Published May 25. 2013 4:00AM
Mystic - Joan Li overcame several obstacles to capture her first Eastern Connecticut Conference tournament girls' singles championship Friday.
She had to fight off defending champion and top seed Annika Burgess of Stonington. She had to adjust to playing at Mystic Indoor Tennis. And she had to battle back from a 4-0 deficit in the third set.
"I still can't believe it," said Li shortly after rallying for a 3-6, 6-2, 7-5 victory. "Annika is such a great player. … I definitely admire her a lot."
Li, an East Lyme senior, capped her ECC career with her biggest victory in her first ECC final appearance. A tenacious, tireless competitor, she made Burgess earn every point. Li, the No. 2 seed, consistently kept the ball in play.
"She's a fighter," East Lyme coach Laurie Privett said. "She never gives up, no matter what. That's what I love about her. She's just so determined. … You can never rule her out."
Both singles players dominated the competition during the regular season. In head-to-head meetings, they split. As expected, they reached the ECC final for another showdown.
The match featured some big momentum swings. Burgess pulled away to take the first set and then Li dominated the second, building a 5-0 lead.
But Burgess seized command again, scoring several forehand winners.
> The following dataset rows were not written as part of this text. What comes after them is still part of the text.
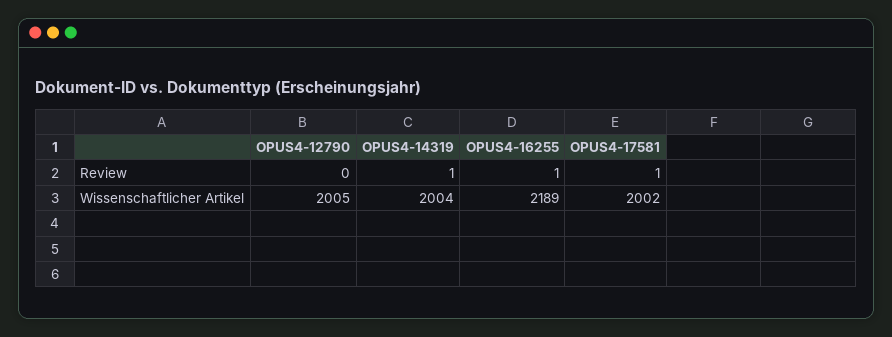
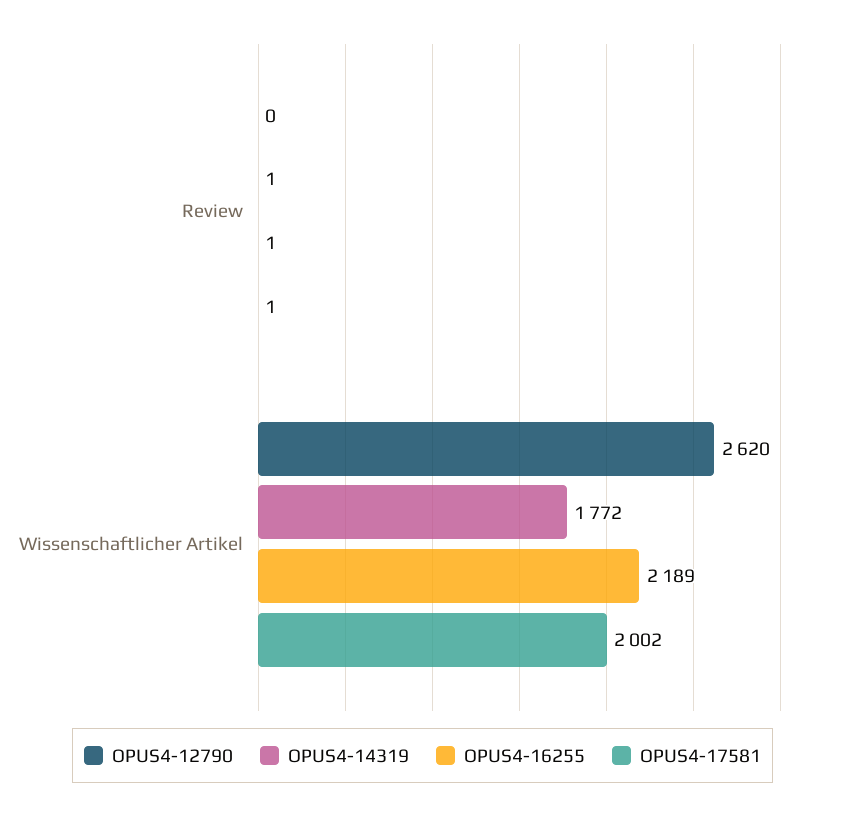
  {
    "OPUS4-12790": {
      "Review": 0,
-     "Wissenschaftlicher Artikel": 2005
+     "Wissenschaftlicher Artikel": 2620
    },
    "OPUS4-14319": {
      "Review": 1,
-     "Wissenschaftlicher Artikel": 2004
+     "Wissenschaftlicher Artikel": 1772
    },
    "OPUS4-16255": {
      "Review": 1,
      "Wissenschaftlicher Artikel": 2189
    },
    "OPUS4-17581": {
      "Review": 1,
      "Wissenschaftlicher Artikel": 2002
    }
  }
Between the second and third set, she won six of seven games.
Burgess was in prime position to defend her title after bolting to a 4-0 lead in the third set. But Li refused to buckle. She blocked out any distractions and mounted a furious comeback.
So what turned the momentum in her favor?
"I stopped thinking," Li said. "I think that was the key. I kind of shock myself sometimes."
Li started her rally by breaking Burgess' serve in the fifth game. Mistakes began to mount for Burgess. Li didn't lose a point while winning two straight games to grab a 5-4 lead.
"Joan Li is one of the best I've ever seen as far as keeping the ball in play and hitting angles," Stonington coach George Crouse said. "She's been the giant killer this year against us."
After Burgess forged a 5-5 tie, Li put the match away. She went up 6-5, thanks in part to three double faults by Burgess. When Burgess' return sailed out on match point, Li raised her arms over her head to celebrate her first title.
"She's just really consistent," Burgess said. "She's a great player. I feel like I lost my head and she kind of took advantage of that. She started hitting better shots and I just started making more mistakes."
Extra training paid off for Li, who added long distance running to her workout plan this season.
"I started running long distance on my own time, so that really helped," said Li, whose two previous ECC tournament trips ended in the semifinals.
The first-time winner theme also applied to the doubles competition, as Stonington sophomore Hannah Fabianski and senior Emily Buxton beat Waterford's Jessica Hudson and Katie Lewis, 6-2, 6-3.
The Stonington duo avenged their only defeat this season, dropping a three-set match earlier in the season. In the rematch on Monday, Fabianski and Buxton won convincingly in straight sets, losing only one game.
"There's always been that rivalry and tension between us and Waterford," Fabianski said. "It's great competition… But we've been practicing really hard specifically for Waterford. We kind of noticed their strengths and weaknesses and have tried to work on that in practice. They were really our only tough competition throughout the year."
The Stonington duo made fairly quick work of Waterford. Fabianski controlled the net and Buxton delivered punishing shots. They focused on maintaining a positive attitude and keeping the ball in play.
"It's just so exciting," Buxton said of the win. "I've been playing since my sophomore year on the team. This is like the ultimate prize."